Hail to the Chief: Six President-Themed Events
By Troy Segal
Ever since George Washington was inaugurated on a Federal Hall balcony above Wall Street, New York City has always kept a keen eye on the President, and on presidential politics. Discover some new takes on the men who have been our nation’s Commander-in-Chief throughout New York City this summer.
Several lectures at the Bryant Park Reading Room delve into our 19th-century leaders:
- Learn about doubts concerning Abraham Lincoln back in his own day — even among Yankee troops, as revealed by historian Jonathan White in his book-based talk, Emancipation, the Union Army, and the Reelection of Abraham Lincoln, July 30.
- Though Lincoln presided over the Civil War, the actions and attitudes of five of the previous Commanders-in-Chiefs (all of whom were alive during the conflict) cast a significant shadow over his behavior. Hear more about it in The Presidents’ War: Six American Presidents and the Civil War That Divided Them, August 13.
- Forty years later, the country was at peace, but the infighting within the Republican party was fierce.
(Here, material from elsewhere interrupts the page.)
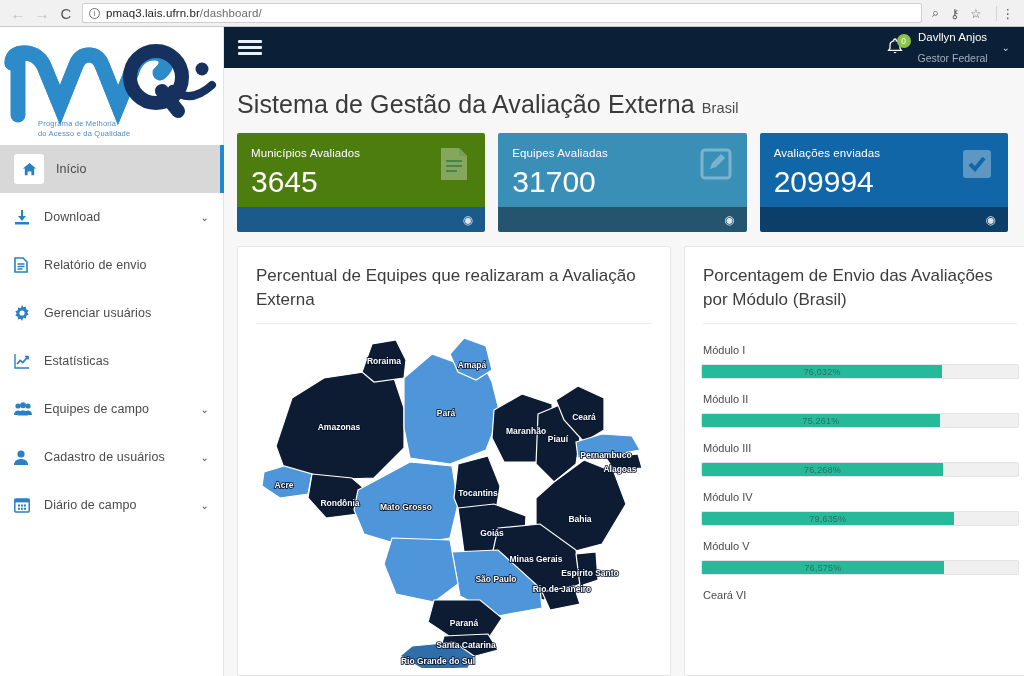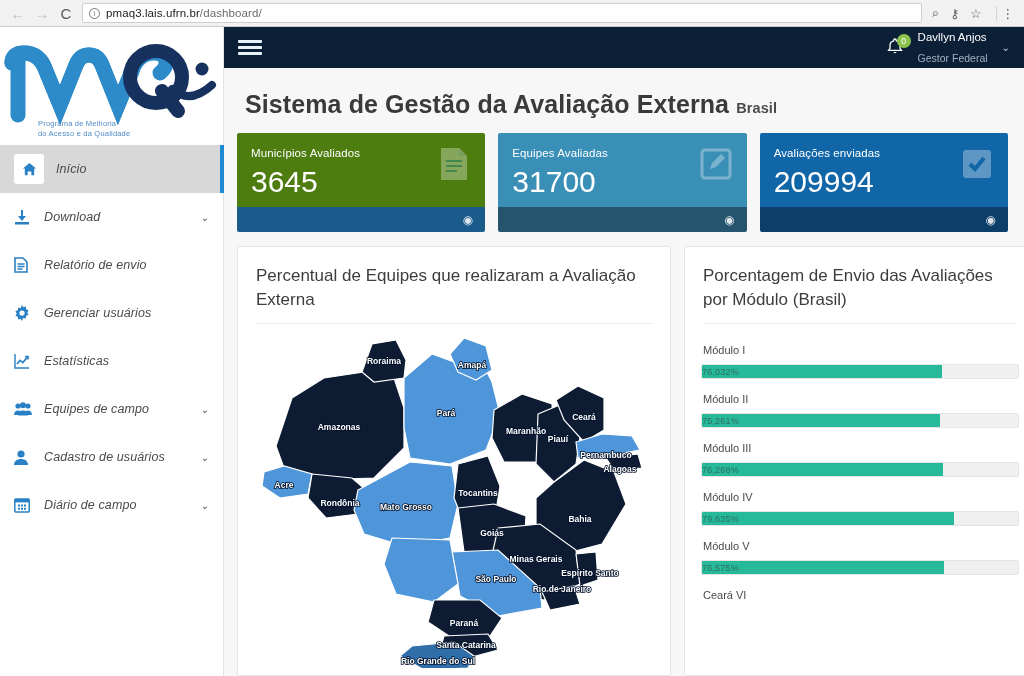"Davllyn Anjos" .user-block { align-items: none -> center }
Hear how a new breed of politician was born at the turn of the 20th century, thanks to Theodore Roosevelt and his fellow Progressives, July 23.
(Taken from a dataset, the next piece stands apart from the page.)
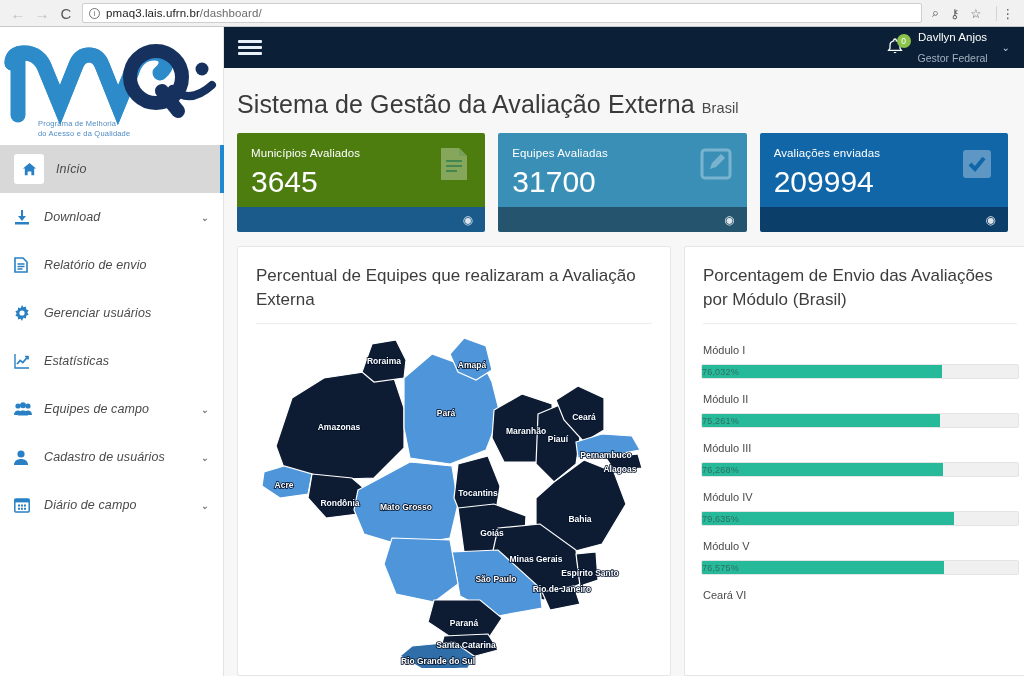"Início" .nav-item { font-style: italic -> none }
Speaking of Teddy: Did you know he was the only U.S. President to be born in New York City? Near Gramercy Park, his home is now a museum, the Theodore Roosevelt Birthplace National Historic Site, with guided tours of its period-furnished rooms offered by the National Park Service five days a week.
Roosevelt was born here — and Ulysses S. Grant was buried here, with wife Julia in the General Grant National Memorial (colloquially known as Grant’s Tomb). From July 19 to September 13, the site holds a series of Saturday afternoon lectures, Civil War to Civil Rights, with each talk focusing on a different era and group in the U.S.; July 19’s lecture, for example, focuses on the tumultuous period right after World War I.
Moving into the 20th century: John Dean, the White House Counsel during the 1970s Watergate scandal, talks about old secrets and new revelations, based on his just-published, provocative book, The Nixon Defense: What He Knew and When He Knew It, at Barnes & Noble–Upper West Side, July 30.